• _Records for the exercise_

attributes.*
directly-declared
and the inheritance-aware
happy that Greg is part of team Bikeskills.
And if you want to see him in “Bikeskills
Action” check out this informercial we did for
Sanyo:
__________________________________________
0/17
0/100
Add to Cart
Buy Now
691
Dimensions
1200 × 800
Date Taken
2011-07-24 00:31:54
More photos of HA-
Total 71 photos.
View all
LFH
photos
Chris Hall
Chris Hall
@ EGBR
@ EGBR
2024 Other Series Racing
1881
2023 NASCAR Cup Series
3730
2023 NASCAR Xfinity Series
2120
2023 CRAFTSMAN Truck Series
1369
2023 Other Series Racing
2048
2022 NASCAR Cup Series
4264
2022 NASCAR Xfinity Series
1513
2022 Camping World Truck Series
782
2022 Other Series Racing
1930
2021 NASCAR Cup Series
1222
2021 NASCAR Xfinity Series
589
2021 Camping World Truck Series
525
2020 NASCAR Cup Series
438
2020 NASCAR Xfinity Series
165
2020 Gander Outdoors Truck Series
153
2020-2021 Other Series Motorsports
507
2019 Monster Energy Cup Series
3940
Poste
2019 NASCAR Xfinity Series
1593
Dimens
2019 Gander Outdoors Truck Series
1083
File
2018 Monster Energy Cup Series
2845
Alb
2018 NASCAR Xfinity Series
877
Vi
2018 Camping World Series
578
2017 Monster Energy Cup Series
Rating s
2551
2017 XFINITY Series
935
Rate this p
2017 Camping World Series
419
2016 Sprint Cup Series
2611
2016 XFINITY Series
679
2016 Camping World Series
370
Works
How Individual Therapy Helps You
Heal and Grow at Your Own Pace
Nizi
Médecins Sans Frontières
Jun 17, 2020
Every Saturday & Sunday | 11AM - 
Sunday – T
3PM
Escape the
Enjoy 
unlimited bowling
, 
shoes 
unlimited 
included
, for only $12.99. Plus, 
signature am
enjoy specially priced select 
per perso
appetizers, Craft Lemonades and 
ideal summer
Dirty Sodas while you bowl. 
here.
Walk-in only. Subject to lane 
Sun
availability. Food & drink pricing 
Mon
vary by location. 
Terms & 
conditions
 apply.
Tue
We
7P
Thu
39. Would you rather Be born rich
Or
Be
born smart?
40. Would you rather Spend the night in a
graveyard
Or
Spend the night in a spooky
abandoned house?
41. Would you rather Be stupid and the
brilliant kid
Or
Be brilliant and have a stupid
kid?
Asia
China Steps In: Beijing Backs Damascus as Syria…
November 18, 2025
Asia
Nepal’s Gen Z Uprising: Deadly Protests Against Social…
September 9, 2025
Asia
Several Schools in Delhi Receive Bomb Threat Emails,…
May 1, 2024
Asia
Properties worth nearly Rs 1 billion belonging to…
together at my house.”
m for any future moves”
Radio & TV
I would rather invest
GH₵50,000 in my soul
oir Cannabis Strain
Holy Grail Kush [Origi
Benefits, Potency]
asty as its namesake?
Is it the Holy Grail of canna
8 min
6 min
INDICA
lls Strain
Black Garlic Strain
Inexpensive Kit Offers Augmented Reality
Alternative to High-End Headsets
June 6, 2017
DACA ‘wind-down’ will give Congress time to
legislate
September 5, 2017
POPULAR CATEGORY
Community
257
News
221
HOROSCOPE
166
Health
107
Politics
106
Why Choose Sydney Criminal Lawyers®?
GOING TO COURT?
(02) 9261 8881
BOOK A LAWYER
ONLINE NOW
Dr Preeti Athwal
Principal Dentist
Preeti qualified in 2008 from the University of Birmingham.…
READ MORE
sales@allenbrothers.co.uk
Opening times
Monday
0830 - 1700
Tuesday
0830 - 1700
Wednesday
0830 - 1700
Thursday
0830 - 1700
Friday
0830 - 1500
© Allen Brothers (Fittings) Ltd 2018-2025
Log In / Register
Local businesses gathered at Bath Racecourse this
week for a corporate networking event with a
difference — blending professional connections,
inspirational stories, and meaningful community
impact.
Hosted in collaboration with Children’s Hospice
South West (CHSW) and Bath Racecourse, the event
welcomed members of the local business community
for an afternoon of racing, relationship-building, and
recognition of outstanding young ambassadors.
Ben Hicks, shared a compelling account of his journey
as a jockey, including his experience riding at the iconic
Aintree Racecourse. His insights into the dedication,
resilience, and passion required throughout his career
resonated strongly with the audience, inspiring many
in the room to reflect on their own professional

• _Exercise brief_
Pull out each line in the items above that contains the word "World", copying every such line in full.

• _Task solution_
2022 Camping World Truck Series
2021 Camping World Truck Series
2018 Camping World Series
2017 Camping World Series
2016 Camping World Series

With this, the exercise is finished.